Clary se había sentado detrás de ella en clase de matemáticas de noveno, y cada vez que a Sheila se le había caído el lápiz, lo que sucedía a menudo, Clary había disfrutado de una vista de la ropa interior de Sheila subiendo por encima de la cinturilla de sus vaqueros superbajos.

– Es con ella con quien Eric lleva saliendo los últimos tres meses -repuso Simón-. Su consejo fue que simplemente debía decidir qué chica de la escuela tenía el cuerpo más rocanrolero y pedirle para salir el primer día de clase.

– Eric es un cerdo sexista -afirmó Clary, no deseando, de repente, saber qué chica de la escuela pensaba Simón que tenía el cuerpo más rocanrolero-. Quizá deberíais llamar al grupo Los cerdos sexistas.

– No suena mal.

Simón no parecía haberse inmutado. Clary le hizo una mueca mientras su bolsa vibraba bajo la estridente melodía de su teléfono. Lo sacó del bolsillo con cremallera.

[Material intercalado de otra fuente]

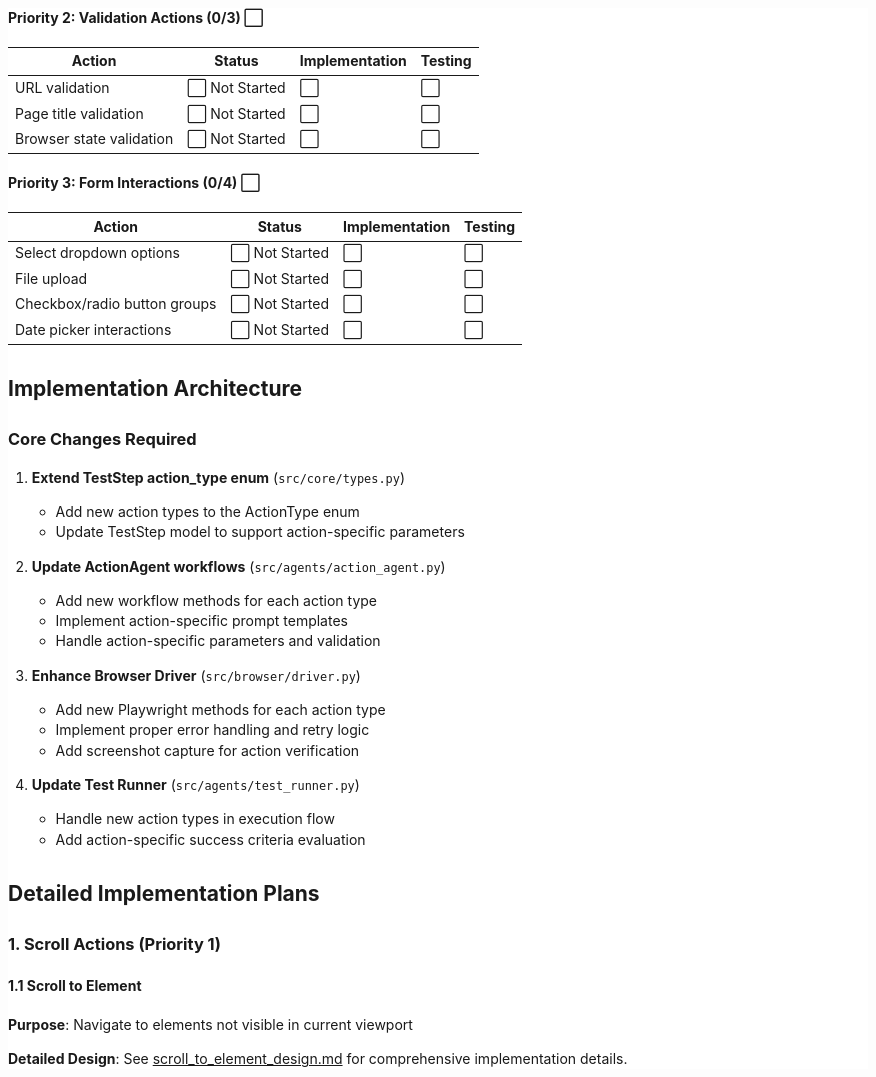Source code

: #### Priority 2: Validation Actions (0/3) ⬜

| Action | Status | Implementation | Testing |
|--------|--------|----------------|---------|
| URL validation | ⬜ Not Started | ⬜ | ⬜ |
| Page title validation | ⬜ Not Started | ⬜ | ⬜ |
| Browser state validation | ⬜ Not Started | ⬜ | ⬜ |

#### Priority 3: Form Interactions (0/4) ⬜

| Action | Status | Implementation | Testing |
|--------|--------|----------------|---------|
| Select dropdown options | ⬜ Not Started | ⬜ | ⬜ |
| File upload | ⬜ Not Started | ⬜ | ⬜ |
| Checkbox/radio button groups | ⬜ Not Started | ⬜ | ⬜ |
| Date picker interactions | ⬜ Not Started | ⬜ | ⬜ |

## Implementation Architecture

### Core Changes Required

1. **Extend TestStep action_type enum** (`src/core/types.py`)
   - Add new action types to the ActionType enum
   - Update TestStep model to support action-specific parameters

2. **Update ActionAgent workflows** (`src/agents/action_agent.py`)
   - Add new workflow methods for each action type
   - Implement action-specific prompt templates
   - Handle action-specific parameters and validation

3. **Enhance Browser Driver** (`src/browser/driver.py`)
   - Add new Playwright methods for each action type
   - Implement proper error handling and retry logic
   - Add screenshot capture for action verification

4. **Update Test Runner** (`src/agents/test_runner.py`)
   - Handle new action types in execution flow
   - Add action-specific success criteria evaluation

## Detailed Implementation Plans

### 1. Scroll Actions (Priority 1)

#### 1.1 Scroll to Element
**Purpose**: Navigate to elements not visible in current viewport

**Detailed Design**: See [scroll_to_element_design.md](plans/scroll_to_element_design.md) for comprehensive implementation details.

– ¿Es tu madre otra vez? -preguntó él.

Clary asintió. Veía a su madre mentalmente, pequeña y sola en la entrada de su apartamento. La sensación de culpabilidad le llenó el pecho.

Alzó la mirada hacia Simón, que la contemplaba con los ojos sombríos de preocupación. Su rostro le era tan familiar que podría haberlo bosquejado dormida. Pensó en las solitarias semanas que se extendían ante ella sin él, y volvió a meter el móvil en el bolso.